The Ukrainian leader also called Biden's surprise visit the most important in the “history of the Ukraine-US relationship.”

“Ukrainians remember the focus, attention, the attitude that President Biden and the US have given to Ukraine,” Zelensky added.

“I thank you for this level of US-Ukraine cooperation,” he said.

Zelensky said he had discussed the supply of more advanced Western weapons to Ukraine, and cited the recent decision by the US to send Abrams tanks to the country as another defining moment.  

“The decision of the US on Abrams tanks has already presented a foundation for establishing a tank coalition and is of historic importance,” he said. “We’ve also talked about long-range weapons and the weapons that may still be supplied to Ukraine – even though have not been supplied before.”

6:30 a.m. ET, February 20, 2023

Rumors swirled around Kyiv before Biden's historic visit was announced

From CNN's Ivana Kottasová in Kyiv

Police officers stand next to Mykhailivska Square in central Kyiv, Ukraine, on February 20.
Police officers stand next to Mykhailivska Square in central Kyiv, Ukraine, on February 20. (Vladyslav Musiienko/Reuters)

As traffic stood still in Kyiv on Monday morning, rumors were flying.

The talk of the town: a high-profile visitor is on the way. Nobody knew for sure who the VIP might be, but security preparations suggested it was a top-level visit; perhaps the highest level of all.

Multiple streets in the city center were shut down by police and the military presence was unusually high early on Monday, even for the capital city of a war-torn country.

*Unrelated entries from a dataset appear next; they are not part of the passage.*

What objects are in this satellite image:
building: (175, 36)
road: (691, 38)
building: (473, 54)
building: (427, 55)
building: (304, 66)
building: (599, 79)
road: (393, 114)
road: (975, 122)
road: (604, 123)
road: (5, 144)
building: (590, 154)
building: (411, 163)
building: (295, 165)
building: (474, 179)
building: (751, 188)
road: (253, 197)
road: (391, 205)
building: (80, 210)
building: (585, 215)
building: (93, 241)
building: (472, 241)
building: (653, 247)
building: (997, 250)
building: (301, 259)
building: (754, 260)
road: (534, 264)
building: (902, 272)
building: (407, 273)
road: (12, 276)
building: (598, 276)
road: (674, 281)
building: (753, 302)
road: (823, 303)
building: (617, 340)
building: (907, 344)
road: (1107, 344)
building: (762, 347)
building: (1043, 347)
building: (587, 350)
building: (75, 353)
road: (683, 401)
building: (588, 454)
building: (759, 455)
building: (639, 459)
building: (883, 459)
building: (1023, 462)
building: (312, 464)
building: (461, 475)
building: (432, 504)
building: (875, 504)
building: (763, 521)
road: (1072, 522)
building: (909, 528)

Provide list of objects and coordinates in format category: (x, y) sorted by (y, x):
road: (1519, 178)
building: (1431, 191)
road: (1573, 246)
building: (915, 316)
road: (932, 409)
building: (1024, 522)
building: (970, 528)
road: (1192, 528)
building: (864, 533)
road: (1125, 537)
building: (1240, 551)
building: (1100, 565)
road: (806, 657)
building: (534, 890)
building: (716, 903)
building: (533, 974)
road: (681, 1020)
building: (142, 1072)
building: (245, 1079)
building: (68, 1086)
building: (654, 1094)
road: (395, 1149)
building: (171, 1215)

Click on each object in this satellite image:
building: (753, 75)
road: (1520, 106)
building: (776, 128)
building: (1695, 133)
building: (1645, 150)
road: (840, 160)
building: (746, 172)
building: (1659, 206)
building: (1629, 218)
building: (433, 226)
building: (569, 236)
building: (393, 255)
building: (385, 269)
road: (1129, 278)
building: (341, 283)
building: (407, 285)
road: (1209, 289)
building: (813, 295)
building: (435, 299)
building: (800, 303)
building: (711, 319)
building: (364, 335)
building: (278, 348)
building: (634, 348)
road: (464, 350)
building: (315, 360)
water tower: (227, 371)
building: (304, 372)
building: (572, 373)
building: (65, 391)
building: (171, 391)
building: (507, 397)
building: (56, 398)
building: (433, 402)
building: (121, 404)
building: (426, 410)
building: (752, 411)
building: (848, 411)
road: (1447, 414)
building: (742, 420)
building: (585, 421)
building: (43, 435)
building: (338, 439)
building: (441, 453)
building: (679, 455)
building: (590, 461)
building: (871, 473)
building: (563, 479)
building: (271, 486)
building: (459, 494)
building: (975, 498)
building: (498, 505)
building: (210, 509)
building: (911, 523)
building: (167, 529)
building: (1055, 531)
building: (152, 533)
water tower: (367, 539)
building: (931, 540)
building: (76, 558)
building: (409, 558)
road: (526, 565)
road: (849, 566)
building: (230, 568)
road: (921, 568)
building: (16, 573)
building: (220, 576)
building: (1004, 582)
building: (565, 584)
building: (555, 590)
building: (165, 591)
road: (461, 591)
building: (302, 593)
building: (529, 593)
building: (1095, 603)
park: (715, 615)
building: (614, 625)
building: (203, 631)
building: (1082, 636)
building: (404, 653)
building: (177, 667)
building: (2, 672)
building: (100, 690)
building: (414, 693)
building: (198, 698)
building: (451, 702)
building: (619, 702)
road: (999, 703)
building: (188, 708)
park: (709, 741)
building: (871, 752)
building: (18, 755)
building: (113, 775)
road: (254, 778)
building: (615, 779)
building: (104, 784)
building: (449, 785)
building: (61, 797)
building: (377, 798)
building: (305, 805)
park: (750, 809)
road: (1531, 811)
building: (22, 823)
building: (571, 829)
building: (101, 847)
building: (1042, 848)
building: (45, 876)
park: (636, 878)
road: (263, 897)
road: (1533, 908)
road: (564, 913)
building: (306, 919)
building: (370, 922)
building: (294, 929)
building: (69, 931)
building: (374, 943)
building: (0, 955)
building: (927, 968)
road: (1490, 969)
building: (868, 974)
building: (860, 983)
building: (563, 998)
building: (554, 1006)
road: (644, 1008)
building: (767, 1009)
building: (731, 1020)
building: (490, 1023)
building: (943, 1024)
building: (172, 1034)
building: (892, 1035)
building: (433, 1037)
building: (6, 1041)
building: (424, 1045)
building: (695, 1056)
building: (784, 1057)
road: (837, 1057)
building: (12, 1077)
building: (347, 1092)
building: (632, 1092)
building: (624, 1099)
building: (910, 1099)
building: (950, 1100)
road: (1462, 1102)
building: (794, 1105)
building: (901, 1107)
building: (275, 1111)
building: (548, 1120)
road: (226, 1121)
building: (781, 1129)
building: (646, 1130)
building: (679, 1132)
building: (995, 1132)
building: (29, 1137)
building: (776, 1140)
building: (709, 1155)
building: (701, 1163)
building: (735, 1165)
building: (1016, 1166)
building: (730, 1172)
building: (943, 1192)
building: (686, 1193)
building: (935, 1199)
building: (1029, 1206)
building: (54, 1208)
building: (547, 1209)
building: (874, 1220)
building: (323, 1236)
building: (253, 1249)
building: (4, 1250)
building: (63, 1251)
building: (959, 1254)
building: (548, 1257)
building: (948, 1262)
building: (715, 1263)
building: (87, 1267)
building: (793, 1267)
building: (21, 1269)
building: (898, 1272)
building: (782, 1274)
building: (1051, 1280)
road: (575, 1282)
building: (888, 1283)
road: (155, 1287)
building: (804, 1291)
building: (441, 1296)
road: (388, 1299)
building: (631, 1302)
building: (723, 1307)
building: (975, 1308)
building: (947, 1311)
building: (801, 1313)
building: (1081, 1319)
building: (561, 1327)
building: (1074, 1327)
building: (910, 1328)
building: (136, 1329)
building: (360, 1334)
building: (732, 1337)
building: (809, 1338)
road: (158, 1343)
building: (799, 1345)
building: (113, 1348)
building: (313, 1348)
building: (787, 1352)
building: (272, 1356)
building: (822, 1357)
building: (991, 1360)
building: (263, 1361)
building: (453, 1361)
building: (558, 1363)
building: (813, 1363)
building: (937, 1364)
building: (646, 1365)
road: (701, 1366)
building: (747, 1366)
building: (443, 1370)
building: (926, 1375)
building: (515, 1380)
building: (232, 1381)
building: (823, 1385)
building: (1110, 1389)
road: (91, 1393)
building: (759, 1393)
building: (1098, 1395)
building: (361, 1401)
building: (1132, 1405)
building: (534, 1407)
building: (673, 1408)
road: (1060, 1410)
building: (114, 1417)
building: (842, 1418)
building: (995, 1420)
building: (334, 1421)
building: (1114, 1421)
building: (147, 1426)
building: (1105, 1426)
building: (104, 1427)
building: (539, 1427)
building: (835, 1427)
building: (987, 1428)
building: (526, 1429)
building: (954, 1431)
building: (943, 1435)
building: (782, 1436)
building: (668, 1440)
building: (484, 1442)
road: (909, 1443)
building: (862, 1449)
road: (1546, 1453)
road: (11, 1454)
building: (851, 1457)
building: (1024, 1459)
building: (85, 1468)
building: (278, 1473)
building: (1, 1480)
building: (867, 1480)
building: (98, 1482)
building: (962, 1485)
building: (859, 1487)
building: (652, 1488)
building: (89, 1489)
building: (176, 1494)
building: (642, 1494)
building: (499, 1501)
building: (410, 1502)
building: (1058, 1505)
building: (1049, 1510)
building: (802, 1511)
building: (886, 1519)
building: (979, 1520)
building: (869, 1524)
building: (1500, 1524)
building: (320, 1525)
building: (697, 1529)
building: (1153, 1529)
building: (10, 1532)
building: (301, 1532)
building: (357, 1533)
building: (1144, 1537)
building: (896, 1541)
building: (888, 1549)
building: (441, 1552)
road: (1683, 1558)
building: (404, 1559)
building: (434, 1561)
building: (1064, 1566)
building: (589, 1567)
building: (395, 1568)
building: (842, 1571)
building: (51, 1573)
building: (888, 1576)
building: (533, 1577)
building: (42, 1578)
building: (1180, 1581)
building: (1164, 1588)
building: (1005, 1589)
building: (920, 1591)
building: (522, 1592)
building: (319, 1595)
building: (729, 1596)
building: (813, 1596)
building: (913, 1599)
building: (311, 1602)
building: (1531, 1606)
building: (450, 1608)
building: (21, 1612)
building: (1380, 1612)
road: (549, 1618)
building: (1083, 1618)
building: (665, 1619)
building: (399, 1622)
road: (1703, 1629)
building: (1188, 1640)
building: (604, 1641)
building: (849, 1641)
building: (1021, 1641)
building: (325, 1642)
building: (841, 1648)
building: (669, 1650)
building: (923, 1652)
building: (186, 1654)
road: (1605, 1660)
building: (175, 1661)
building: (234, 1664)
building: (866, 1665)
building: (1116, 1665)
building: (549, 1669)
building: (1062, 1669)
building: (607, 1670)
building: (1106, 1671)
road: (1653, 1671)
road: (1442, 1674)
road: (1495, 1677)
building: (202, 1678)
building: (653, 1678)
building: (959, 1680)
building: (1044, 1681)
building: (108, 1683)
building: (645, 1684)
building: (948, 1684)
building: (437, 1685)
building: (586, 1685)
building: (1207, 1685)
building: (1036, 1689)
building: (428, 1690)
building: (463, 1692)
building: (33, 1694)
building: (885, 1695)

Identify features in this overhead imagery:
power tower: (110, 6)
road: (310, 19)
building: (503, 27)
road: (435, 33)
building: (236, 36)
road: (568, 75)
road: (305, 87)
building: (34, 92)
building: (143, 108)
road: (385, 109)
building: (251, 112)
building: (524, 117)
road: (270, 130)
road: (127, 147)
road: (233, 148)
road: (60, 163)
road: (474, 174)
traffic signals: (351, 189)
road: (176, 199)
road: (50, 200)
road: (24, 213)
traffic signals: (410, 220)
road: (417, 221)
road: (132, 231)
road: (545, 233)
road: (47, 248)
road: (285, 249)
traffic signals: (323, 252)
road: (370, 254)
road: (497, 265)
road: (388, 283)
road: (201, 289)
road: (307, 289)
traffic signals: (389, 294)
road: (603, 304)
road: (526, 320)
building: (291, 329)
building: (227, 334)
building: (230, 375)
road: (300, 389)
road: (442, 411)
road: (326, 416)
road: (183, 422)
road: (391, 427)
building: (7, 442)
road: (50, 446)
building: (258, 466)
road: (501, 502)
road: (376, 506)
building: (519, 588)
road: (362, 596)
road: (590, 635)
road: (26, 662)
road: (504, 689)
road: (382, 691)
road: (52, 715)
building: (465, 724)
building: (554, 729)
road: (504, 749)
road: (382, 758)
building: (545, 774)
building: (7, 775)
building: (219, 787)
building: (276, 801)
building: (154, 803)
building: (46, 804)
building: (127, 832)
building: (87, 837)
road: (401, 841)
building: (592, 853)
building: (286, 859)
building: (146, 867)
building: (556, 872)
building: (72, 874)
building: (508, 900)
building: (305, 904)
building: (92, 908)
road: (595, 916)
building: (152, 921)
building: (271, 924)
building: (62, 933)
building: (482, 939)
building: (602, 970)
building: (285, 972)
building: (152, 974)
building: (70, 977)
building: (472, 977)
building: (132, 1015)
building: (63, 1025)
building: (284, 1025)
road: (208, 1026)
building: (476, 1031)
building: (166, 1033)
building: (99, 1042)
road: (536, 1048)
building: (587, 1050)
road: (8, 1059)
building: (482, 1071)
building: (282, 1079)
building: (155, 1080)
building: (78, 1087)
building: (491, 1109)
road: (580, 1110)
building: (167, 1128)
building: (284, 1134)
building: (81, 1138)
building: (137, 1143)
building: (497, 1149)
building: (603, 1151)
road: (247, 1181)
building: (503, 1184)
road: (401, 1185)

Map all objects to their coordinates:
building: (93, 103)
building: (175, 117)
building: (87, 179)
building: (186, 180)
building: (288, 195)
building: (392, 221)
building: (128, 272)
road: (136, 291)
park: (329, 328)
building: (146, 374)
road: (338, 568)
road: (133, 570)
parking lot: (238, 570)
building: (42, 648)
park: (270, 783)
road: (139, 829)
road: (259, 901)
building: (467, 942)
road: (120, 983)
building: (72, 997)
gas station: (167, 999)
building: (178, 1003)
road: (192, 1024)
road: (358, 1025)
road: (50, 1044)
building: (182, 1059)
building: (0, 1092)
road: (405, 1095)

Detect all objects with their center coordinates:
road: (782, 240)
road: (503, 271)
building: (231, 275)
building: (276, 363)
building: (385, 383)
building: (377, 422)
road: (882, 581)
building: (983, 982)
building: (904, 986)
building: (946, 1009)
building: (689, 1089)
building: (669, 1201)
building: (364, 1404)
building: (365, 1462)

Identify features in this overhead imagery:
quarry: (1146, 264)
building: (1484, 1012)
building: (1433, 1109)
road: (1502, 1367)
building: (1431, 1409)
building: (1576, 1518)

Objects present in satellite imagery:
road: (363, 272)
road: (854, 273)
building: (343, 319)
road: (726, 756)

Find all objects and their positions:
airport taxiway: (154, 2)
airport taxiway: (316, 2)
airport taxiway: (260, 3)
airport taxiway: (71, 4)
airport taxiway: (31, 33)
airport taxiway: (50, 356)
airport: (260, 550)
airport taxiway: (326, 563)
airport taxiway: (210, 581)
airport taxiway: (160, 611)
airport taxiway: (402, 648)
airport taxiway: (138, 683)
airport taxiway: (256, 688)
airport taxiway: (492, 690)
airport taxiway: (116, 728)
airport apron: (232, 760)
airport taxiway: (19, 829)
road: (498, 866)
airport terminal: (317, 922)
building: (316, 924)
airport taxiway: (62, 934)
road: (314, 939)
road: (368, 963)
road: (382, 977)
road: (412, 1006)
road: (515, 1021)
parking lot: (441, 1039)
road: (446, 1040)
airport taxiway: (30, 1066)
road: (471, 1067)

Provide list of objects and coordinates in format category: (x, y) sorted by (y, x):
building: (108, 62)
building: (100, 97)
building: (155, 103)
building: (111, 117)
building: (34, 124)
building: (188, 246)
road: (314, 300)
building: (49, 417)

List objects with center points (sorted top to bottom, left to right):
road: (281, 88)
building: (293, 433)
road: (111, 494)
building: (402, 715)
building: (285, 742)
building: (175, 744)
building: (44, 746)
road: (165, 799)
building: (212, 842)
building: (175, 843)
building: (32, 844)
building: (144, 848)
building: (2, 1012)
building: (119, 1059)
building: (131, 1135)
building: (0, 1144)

The roads around St. Michael’s Golden-Domed Monastery in the heart of Kyiv were cleared overnight and sealed off early in the morning, causing traffic jams in the surrounding streets.

The plaza outside the church has become a popular spot for foreign dignitaries visiting the capital. Destroyed Russian tanks are on display there, next to a statue that’s been wrapped in sandbags to protect if from explosions.

Guests at the hotel overlooking the square were told photographing and filming was off the limits for the morning. They were warned internet connection and cellphone signal may be disrupted.

By now, the city is used to high-profile visitors, with a string of political leaders traveling there in recent months. But even so, the level of security — and excitement — in Kyiv were a clear indication that something significant was planned.

Then, at around noon local time, it was announced: US President Joe Biden was in the country.

He joined Ukrainian counterpart Volodymyr Zelensky on a walkabout in Kyiv just as air raid sirens sounded across the city. Biden had arrived a few hours before, after completing a secret flight under cover of darkness.